## EXERCISE REQUIREMENTS
Pull out every line in the material below that contains the string "skPoint".

## SOURCE RECORDS

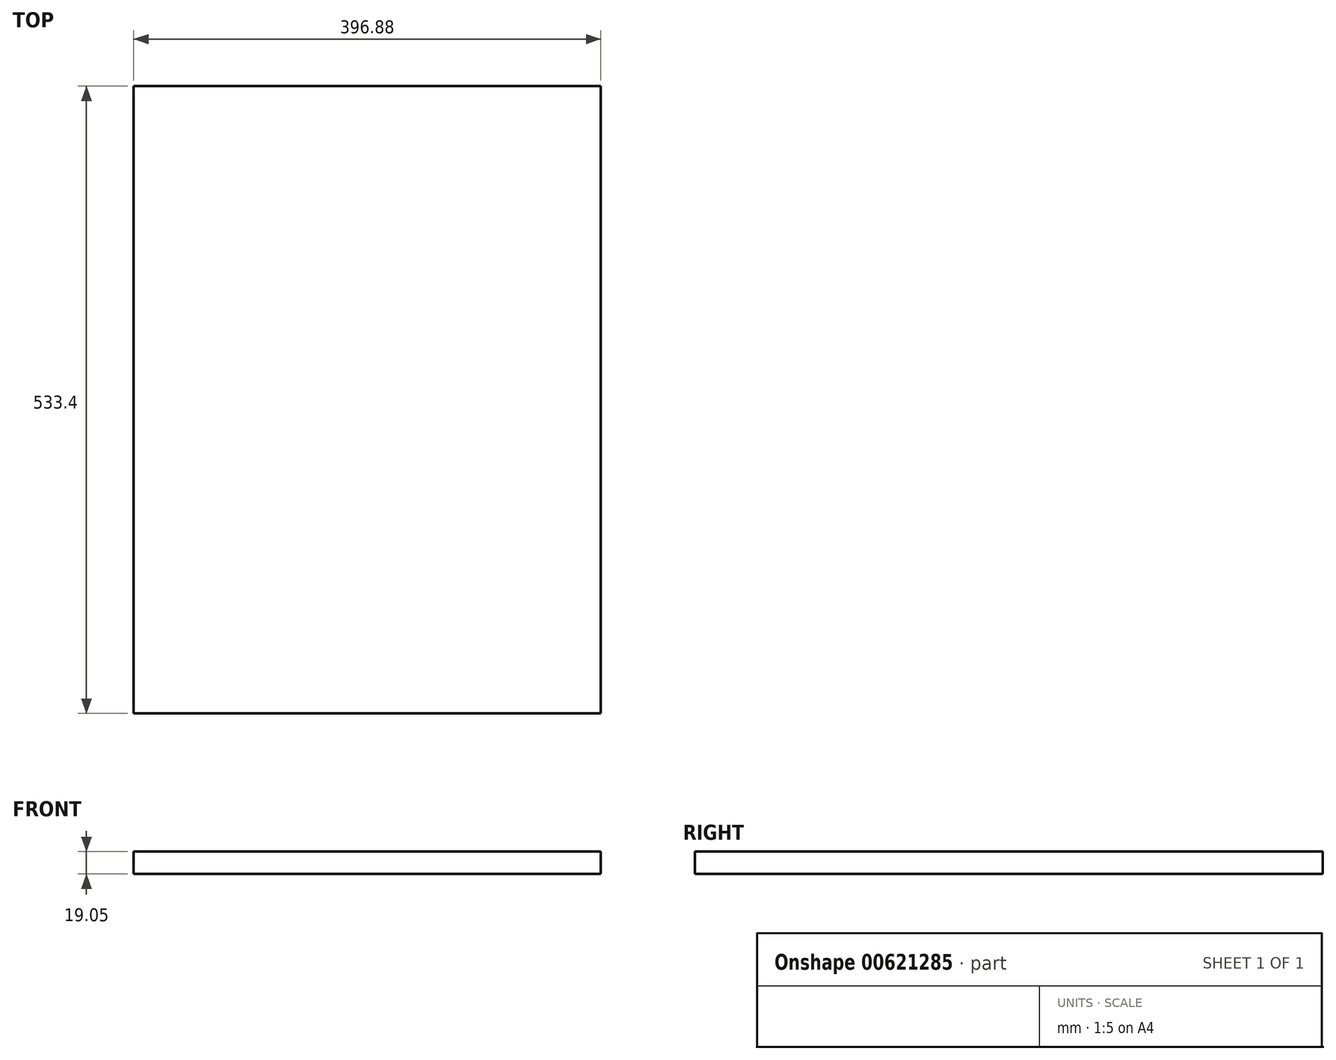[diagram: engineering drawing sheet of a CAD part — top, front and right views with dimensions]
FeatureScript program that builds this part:
annotation { "Feature Type Name" : "Feature", "Feature Type Description" : "" }
export const myFeature = defineFeature(function(context is Context, id is Id, definition is map)
    precondition{}
    {
        {
            var Q0;
            Q0=qCreatedBy(makeId("Top.planeOp"),FACE);
            var sketch = newSketch(context, id + "F0", { "sketchPlane" : qUnion([Q0])});
            skLineSegment(sketch, "E0.bottom", {"start": v(198.44, 266.7) * mm, "end": v(-198.44, 266.7) * mm});
            skLineSegment(sketch, "E0.top", {"start": v(198.44, -266.7) * mm, "end": v(-198.44, -266.7) * mm});
            skLineSegment(sketch, "E0.left", {"start": v(198.44, 266.7) * mm, "end": v(198.44, -266.7) * mm});
            skLineSegment(sketch, "E0.right", {"start": v(-198.44, 266.7) * mm, "end": v(-198.44, -266.7) * mm});
            skPoint(sketch, "E0.middle", {"position": v(0, 0) * mm});
            skSolve(sketch);
        }
        {
            var Q0;
            Q0=makeQuery(id+"F0.imprint","IMPRINT",FACE,{"disambiguationData":[TD([[makeQuery(id+"F0.imprint","IMPRINT",EDGE,{"derivedFrom":sQuery(id+"F0.wireOp",EDGE,"E0.bottom")}),1.0]])]});
            extrude(context, id + "F1", {"entities" : qUnion([Q0]), "depth" : 19.05 * mm, "offsetDistance" : 25.4 * mm});
        }
    });
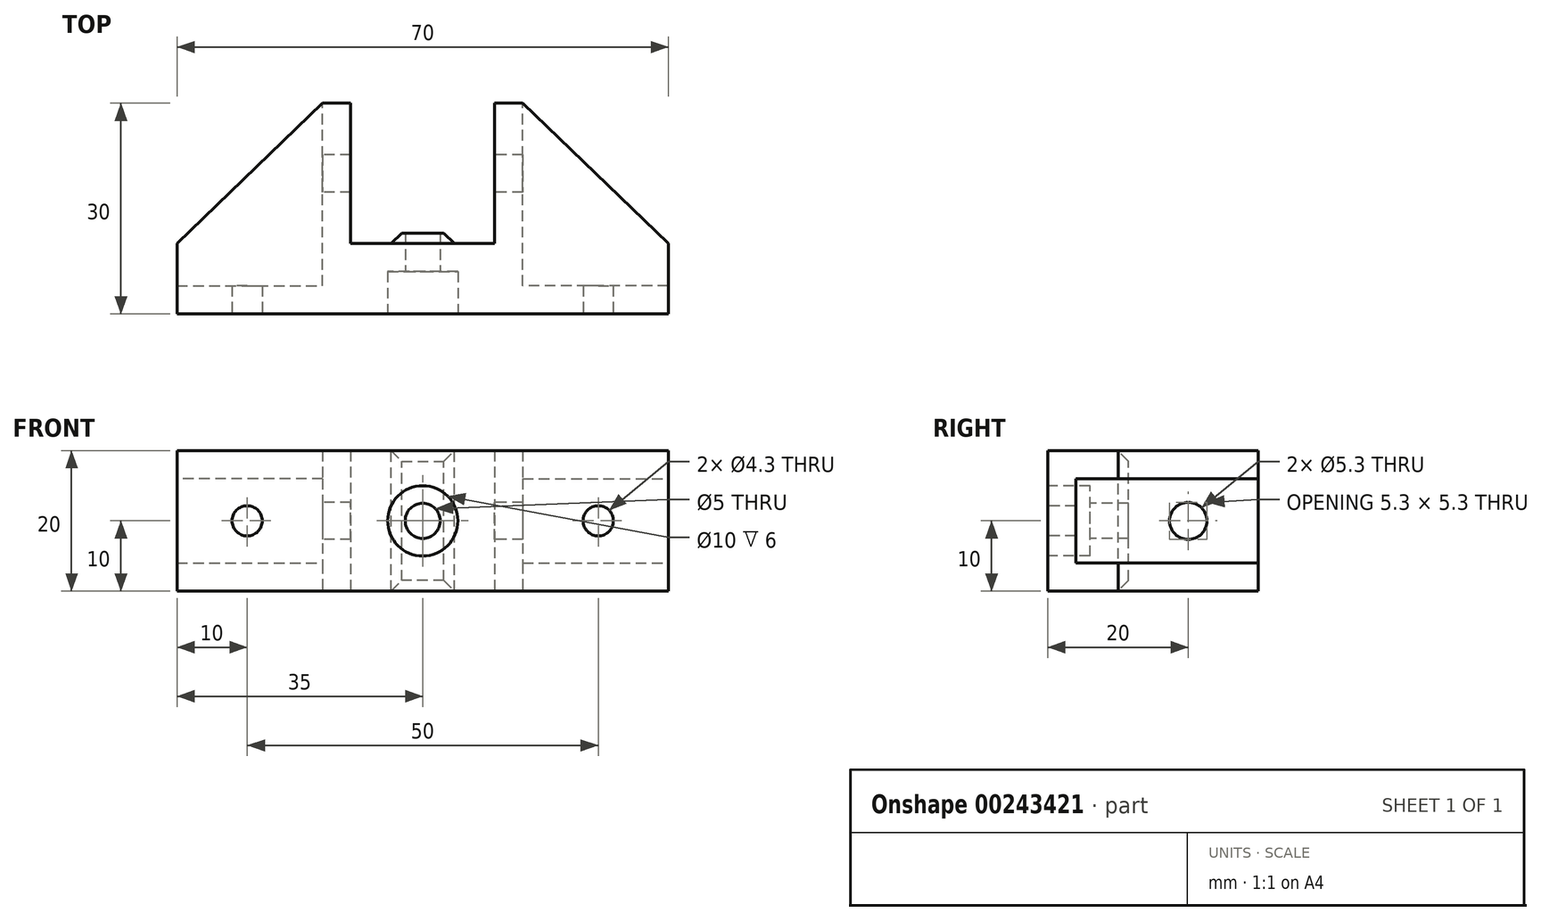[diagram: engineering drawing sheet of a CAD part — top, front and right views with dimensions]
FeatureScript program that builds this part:
annotation { "Feature Type Name" : "Feature", "Feature Type Description" : "" }
export const myFeature = defineFeature(function(context is Context, id is Id, definition is map)
    precondition{}
    {
        {
            var Q0;
            Q0=qCreatedBy(makeId("Top.planeOp"),FACE);
            var sketch = newSketch(context, id + "F0", { "sketchPlane" : qUnion([Q0])});
            skLineSegment(sketch, "E0.bottom", {"start": v(0, 0) * mm, "end": v(70, 0) * mm});
            skLineSegment(sketch, "E0.top", {"start": v(0, 10) * mm, "end": v(20.75, 10) * mm});
            skLineSegment(sketch, "E0.left", {"start": v(0, 0) * mm, "end": v(0, 10) * mm});
            skLineSegment(sketch, "E0.right", {"start": v(70, 0) * mm, "end": v(70, 10) * mm});
            skLineSegment(sketch, "E1.top", {"start": v(20.75, 30) * mm, "end": v(24.75, 30) * mm});
            skLineSegment(sketch, "E1.left", {"start": v(20.75, 10) * mm, "end": v(20.75, 30) * mm});
            skLineSegment(sketch, "E1.right", {"start": v(49.25, 10) * mm, "end": v(49.25, 30) * mm});
            skLineSegment(sketch, "E2.trimOffspring", {"start": v(49.25, 10) * mm, "end": v(70, 10) * mm});
            skLineSegment(sketch, "E3.top", {"start": v(24.75, 10) * mm, "end": v(45.25, 10) * mm});
            skLineSegment(sketch, "E3.left", {"start": v(24.75, 30) * mm, "end": v(24.75, 10) * mm});
            skLineSegment(sketch, "E3.right", {"start": v(45.25, 30) * mm, "end": v(45.25, 10) * mm});
            skLineSegment(sketch, "E4.trimOffspring", {"start": v(45.25, 30) * mm, "end": v(49.25, 30) * mm});
            skSolve(sketch);
        }
        {
            var Q0;
            Q0 = qSketchRegion(id + "F0", true);
            extrude(context, id + "F1", {"entities" : qUnion([Q0]), "depth" : 20 * mm});
        }
        {
            var Q0;
            Q0=makeQuery(id+"F1.opExtrude","CAP_FACE",FACE,{"disambiguationData":[OSD([sQuery(id+"F0.wireOp",EDGE,"E0.bottom"),sQuery(id+"F0.wireOp",EDGE,"E0.top"),sQuery(id+"F0.wireOp",EDGE,"E0.left"),sQuery(id+"F0.wireOp",EDGE,"E0.right"),sQuery(id+"F0.wireOp",EDGE,"E1.top"),sQuery(id+"F0.wireOp",EDGE,"E1.left"),sQuery(id+"F0.wireOp",EDGE,"E1.right"),sQuery(id+"F0.wireOp",EDGE,"E2.trimOffspring"),sQuery(id+"F0.wireOp",EDGE,"E3.top"),sQuery(id+"F0.wireOp",EDGE,"E3.left"),sQuery(id+"F0.wireOp",EDGE,"E3.right"),sQuery(id+"F0.wireOp",EDGE,"E4.trimOffspring")])],"isStart":false});
            var sketch = newSketch(context, id + "F2", { "sketchPlane" : qUnion([Q0])});
            skLineSegment(sketch, "E5", {"start": v(30.5, 10) * mm, "end": v(32, 11.5) * mm});
            skLineSegment(sketch, "E6", {"start": v(32, 11.5) * mm, "end": v(38, 11.5) * mm});
            skLineSegment(sketch, "E7", {"start": v(38, 11.5) * mm, "end": v(39.5, 10) * mm});
            skLineSegment(sketch, "E8", {"start": v(39.5, 10) * mm, "end": v(30.5, 10) * mm});
            skSolve(sketch);
        }
        {
            var Q0;
            Q0 = qSketchRegion(id + "F2", true);
            var Q1;
            Q1=makeQuery(id+"F1.opExtrude","CAP_FACE",FACE,{"disambiguationData":[OSD([sQuery(id+"F0.wireOp",EDGE,"E0.bottom"),sQuery(id+"F0.wireOp",EDGE,"E0.top"),sQuery(id+"F0.wireOp",EDGE,"E0.left"),sQuery(id+"F0.wireOp",EDGE,"E0.right"),sQuery(id+"F0.wireOp",EDGE,"E1.top"),sQuery(id+"F0.wireOp",EDGE,"E1.left"),sQuery(id+"F0.wireOp",EDGE,"E1.right"),sQuery(id+"F0.wireOp",EDGE,"E2.trimOffspring"),sQuery(id+"F0.wireOp",EDGE,"E3.top"),sQuery(id+"F0.wireOp",EDGE,"E3.left"),sQuery(id+"F0.wireOp",EDGE,"E3.right"),sQuery(id+"F0.wireOp",EDGE,"E4.trimOffspring")])],"isStart":true});
            extrude(context, id + "F3", {"entities" : qUnion([Q0]), "operationType" : NewBodyOperationType.ADD, "endBound" : BoundingType.UP_TO_SURFACE, "oppositeDirection" : true, "endBoundEntityFace" : qUnion([Q1]), "depth" : 25 * mm});
        }
        {
            var Q0;
            Q0=makeQuery(id+"F1.opExtrude","SWEPT_FACE",FACE,{"disambiguationData":[OSD([sQuery(id+"F0.wireOp",EDGE,"E0.top")])]});
            var sketch = newSketch(context, id + "F4", { "sketchPlane" : qUnion([Q0])});
            skLineSegment(sketch, "E9.bottom", {"start": v(0, 16) * mm, "end": v(-20.75, 16) * mm});
            skLineSegment(sketch, "E9.top", {"start": v(0, 4) * mm, "end": v(-20.75, 4) * mm});
            skLineSegment(sketch, "E9.left", {"start": v(0, 16) * mm, "end": v(0, 4) * mm});
            skLineSegment(sketch, "E9.right", {"start": v(-20.75, 16) * mm, "end": v(-20.75, 4) * mm});
            skLineSegment(sketch, "E10.0.0", {"start": v(-38, 20) * mm, "end": v(-38, 0) * mm, "construction": true});
            skLineSegment(sketch, "E10.0.1", {"start": v(-38, 0) * mm, "end": v(-32, 0) * mm, "construction": true});
            skLineSegment(sketch, "E10.0.2", {"start": v(-32, 0) * mm, "end": v(-32, 20) * mm, "construction": true});
            skLineSegment(sketch, "E10.0.3", {"start": v(-32, 20) * mm, "end": v(-38, 20) * mm, "construction": true});
            skLineSegment(sketch, "E11", {"start": v(-35, 20) * mm, "end": v(-35, 0) * mm, "construction": true});
            skLineSegment(sketch, "E12.MirrorCS", {"start": v(-49.25, 16) * mm, "end": v(-49.25, 4) * mm});
            skLineSegment(sketch, "E13.MirrorCS", {"start": v(-70, 16) * mm, "end": v(-70, 4) * mm});
            skLineSegment(sketch, "E14.MirrorCS", {"start": v(-70, 16) * mm, "end": v(-49.25, 16) * mm});
            skLineSegment(sketch, "E15.MirrorCS", {"start": v(-70, 4) * mm, "end": v(-49.25, 4) * mm});
            skSolve(sketch);
        }
        {
            var Q0;
            Q0 = qSketchRegion(id + "F4", true);
            extrude(context, id + "F5", {"entities" : qUnion([Q0]), "operationType" : NewBodyOperationType.REMOVE, "oppositeDirection" : true, "depth" : 6 * mm});
        }
        {
            var Q0;
            Q0=makeQuery(id+"F3.boolean.opBoolean","MERGE",FACE,{"derivedFrom":[makeQuery(id+"F1.opExtrude","CAP_FACE",FACE,{"disambiguationData":[OSD([sQuery(id+"F0.wireOp",EDGE,"E0.bottom"),sQuery(id+"F0.wireOp",EDGE,"E0.top"),sQuery(id+"F0.wireOp",EDGE,"E0.left"),sQuery(id+"F0.wireOp",EDGE,"E0.right"),sQuery(id+"F0.wireOp",EDGE,"E1.top"),sQuery(id+"F0.wireOp",EDGE,"E1.left"),sQuery(id+"F0.wireOp",EDGE,"E1.right"),sQuery(id+"F0.wireOp",EDGE,"E2.trimOffspring"),sQuery(id+"F0.wireOp",EDGE,"E3.top"),sQuery(id+"F0.wireOp",EDGE,"E3.left"),sQuery(id+"F0.wireOp",EDGE,"E3.right"),sQuery(id+"F0.wireOp",EDGE,"E4.trimOffspring")])],"isStart":true}),makeQuery(id+"F3.opExtrude","CAP_FACE",FACE,{"disambiguationData":[OSD([sQuery(id+"F2.wireOp",EDGE,"E5"),sQuery(id+"F2.wireOp",EDGE,"E6"),sQuery(id+"F2.wireOp",EDGE,"E7"),sQuery(id+"F2.wireOp",EDGE,"E8")])],"isStart":false})]});
            var sketch = newSketch(context, id + "F6", { "sketchPlane" : qUnion([Q0])});
            skLineSegment(sketch, "E16.0", {"start": v(0, -10) * mm, "end": v(20.75, -10) * mm});
            skLineSegment(sketch, "E17.0", {"start": v(20.75, -10) * mm, "end": v(20.75, -30) * mm});
            skLineSegment(sketch, "E18", {"start": v(0, -10) * mm, "end": v(20.75, -30) * mm});
            skLineSegment(sketch, "E19.0", {"start": v(49.25, -10) * mm, "end": v(49.25, -30) * mm});
            skLineSegment(sketch, "E20.0", {"start": v(49.25, -10) * mm, "end": v(70, -10) * mm});
            skLineSegment(sketch, "E21", {"start": v(49.25, -30) * mm, "end": v(70, -10) * mm});
            skSolve(sketch);
        }
        {
            var Q0;
            Q0 = qSketchRegion(id + "F6", true);
            var Q1;
            Q1=makeQuery(id+"F5.boolean.opBoolean","COPY",FACE,{"derivedFrom":makeQuery(id+"F5.opExtrude","SWEPT_FACE",FACE,{"disambiguationData":[OSD([sQuery(id+"F4.wireOp",EDGE,"E9.top")])]})});
            extrude(context, id + "F7", {"entities" : qUnion([Q0]), "operationType" : NewBodyOperationType.ADD, "endBound" : BoundingType.UP_TO_SURFACE, "oppositeDirection" : true, "endBoundEntityFace" : qUnion([Q1]), "depth" : 25 * mm});
        }
        {
            var Q0;
            Q0=makeQuery(id+"F3.boolean.opBoolean","MERGE",FACE,{"derivedFrom":[makeQuery(id+"F1.opExtrude","CAP_FACE",FACE,{"disambiguationData":[OSD([sQuery(id+"F0.wireOp",EDGE,"E0.bottom"),sQuery(id+"F0.wireOp",EDGE,"E0.top"),sQuery(id+"F0.wireOp",EDGE,"E0.left"),sQuery(id+"F0.wireOp",EDGE,"E0.right"),sQuery(id+"F0.wireOp",EDGE,"E1.top"),sQuery(id+"F0.wireOp",EDGE,"E1.left"),sQuery(id+"F0.wireOp",EDGE,"E1.right"),sQuery(id+"F0.wireOp",EDGE,"E2.trimOffspring"),sQuery(id+"F0.wireOp",EDGE,"E3.top"),sQuery(id+"F0.wireOp",EDGE,"E3.left"),sQuery(id+"F0.wireOp",EDGE,"E3.right"),sQuery(id+"F0.wireOp",EDGE,"E4.trimOffspring")])],"isStart":false}),makeQuery(id+"F3.opExtrude","CAP_FACE",FACE,{"disambiguationData":[OSD([sQuery(id+"F2.wireOp",EDGE,"E5"),sQuery(id+"F2.wireOp",EDGE,"E6"),sQuery(id+"F2.wireOp",EDGE,"E7"),sQuery(id+"F2.wireOp",EDGE,"E8")])],"isStart":true})]});
            var sketch = newSketch(context, id + "F8", { "sketchPlane" : qUnion([Q0])});
            skLineSegment(sketch, "E22", {"start": v(0, 10) * mm, "end": v(20.75, 30) * mm});
            skLineSegment(sketch, "E23", {"start": v(20.75, 30) * mm, "end": v(20.75, 10) * mm});
            skLineSegment(sketch, "E24", {"start": v(20.75, 10) * mm, "end": v(0, 10) * mm});
            skLineSegment(sketch, "E25", {"start": v(70, 10) * mm, "end": v(49.25, 30) * mm});
            skLineSegment(sketch, "E26", {"start": v(49.25, 30) * mm, "end": v(49.25, 10) * mm});
            skLineSegment(sketch, "E27", {"start": v(49.25, 10) * mm, "end": v(70, 10) * mm});
            skSolve(sketch);
        }
        {
            var Q0;
            Q0 = qSketchRegion(id + "F8", true);
            var Q1;
            Q1=makeQuery(id+"F5.boolean.opBoolean","COPY",FACE,{"derivedFrom":makeQuery(id+"F5.opExtrude","SWEPT_FACE",FACE,{"disambiguationData":[OSD([sQuery(id+"F4.wireOp",EDGE,"E9.bottom")])]})});
            extrude(context, id + "F9", {"entities" : qUnion([Q0]), "operationType" : NewBodyOperationType.ADD, "endBound" : BoundingType.UP_TO_SURFACE, "oppositeDirection" : true, "endBoundEntityFace" : qUnion([Q1]), "depth" : 25 * mm});
        }
        {
            var Q0;
            Q0=makeQuery(id+"F1.opExtrude","SWEPT_FACE",FACE,{"disambiguationData":[OSD([sQuery(id+"F0.wireOp",EDGE,"E0.bottom")])]});
            var sketch = newSketch(context, id + "F10", { "sketchPlane" : qUnion([Q0])});
            skCircle(sketch, "E28", {"center": v(10, 10) * mm, "radius": 2.15 * mm});
            skPoint(sketch, "E28.centerSnap0", {"position": v(0, 10) * mm});
            skCircle(sketch, "E29", {"center": v(35, 10) * mm, "radius": 2.5 * mm});
            skCircle(sketch, "E30", {"center": v(60, 10) * mm, "radius": 2.15 * mm});
            skSolve(sketch);
        }
        {
            var Q0;
            Q0 = qSketchRegion(id + "F10", true);
            extrude(context, id + "F11", {"entities" : qUnion([Q0]), "operationType" : NewBodyOperationType.REMOVE, "endBound" : BoundingType.THROUGH_ALL, "oppositeDirection" : true, "depth" : 25 * mm});
        }
        {
            var Q0;
            Q0=makeQuery(id+"F1.opExtrude","SWEPT_FACE",FACE,{"disambiguationData":[OSD([sQuery(id+"F0.wireOp",EDGE,"E0.bottom")])]});
            var sketch = newSketch(context, id + "F12", { "sketchPlane" : qUnion([Q0])});
            skCircle(sketch, "E31", {"center": v(35, 10) * mm, "radius": 5 * mm});
            skSolve(sketch);
        }
        {
            var Q0;
            Q0 = qSketchRegion(id + "F12", true);
            extrude(context, id + "F13", {"entities" : qUnion([Q0]), "operationType" : NewBodyOperationType.REMOVE, "oppositeDirection" : true, "depth" : 6 * mm});
        }
        {
            var Q0;
            Q0=makeQuery(id+"F3.opExtrude","CAP_EDGE",EDGE,{"disambiguationData":[OSD([sQuery(id+"F2.wireOp",EDGE,"E6")])],"isStart":true});
            var Q1;
            Q1=makeQuery(id+"F3.opExtrude","CAP_EDGE",EDGE,{"disambiguationData":[OSD([sQuery(id+"F2.wireOp",EDGE,"E6")])],"isStart":false});
            chamfer(context, id + "F14", {"entities" : qUnion([Q0, Q1]), "width" : 1.5 * mm, "tangentPropagation" : true});
        }
        {
            var Q0;
            Q0=makeQuery(id+"F5.boolean.opBoolean","MERGE",FACE,{"derivedFrom":[makeQuery(id+"F1.opExtrude","SWEPT_FACE",FACE,{"disambiguationData":[OSD([sQuery(id+"F0.wireOp",EDGE,"E1.left")])]}),makeQuery(id+"F5.opExtrude","SWEPT_FACE",FACE,{"disambiguationData":[OSD([sQuery(id+"F4.wireOp",EDGE,"E9.right")])]})]});
            var sketch = newSketch(context, id + "F15", { "sketchPlane" : qUnion([Q0])});
            skPoint(sketch, "E32.centerSnap1", {"position": v(-20, 19.5) * mm});
            skCircle(sketch, "E33", {"center": v(-20, 10) * mm, "radius": 2.65 * mm});
            skPoint(sketch, "E33.centerSnap0", {"position": v(-30, 10) * mm});
            skSolve(sketch);
        }
        {
            var Q0;
            Q0 = qSketchRegion(id + "F15", true);
            extrude(context, id + "F16", {"entities" : qUnion([Q0]), "operationType" : NewBodyOperationType.REMOVE, "endBound" : BoundingType.THROUGH_ALL, "oppositeDirection" : true, "depth" : 25 * mm});
        }
    });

## EXPECTED ANSWER
            skPoint(sketch, "E0.middle", {"position": v(0, 0) * mm});
            skPoint(sketch, "E28.centerSnap0", {"position": v(0, 10) * mm});
            skPoint(sketch, "E32.centerSnap1", {"position": v(-20, 19.5) * mm});
            skPoint(sketch, "E33.centerSnap0", {"position": v(-30, 10) * mm});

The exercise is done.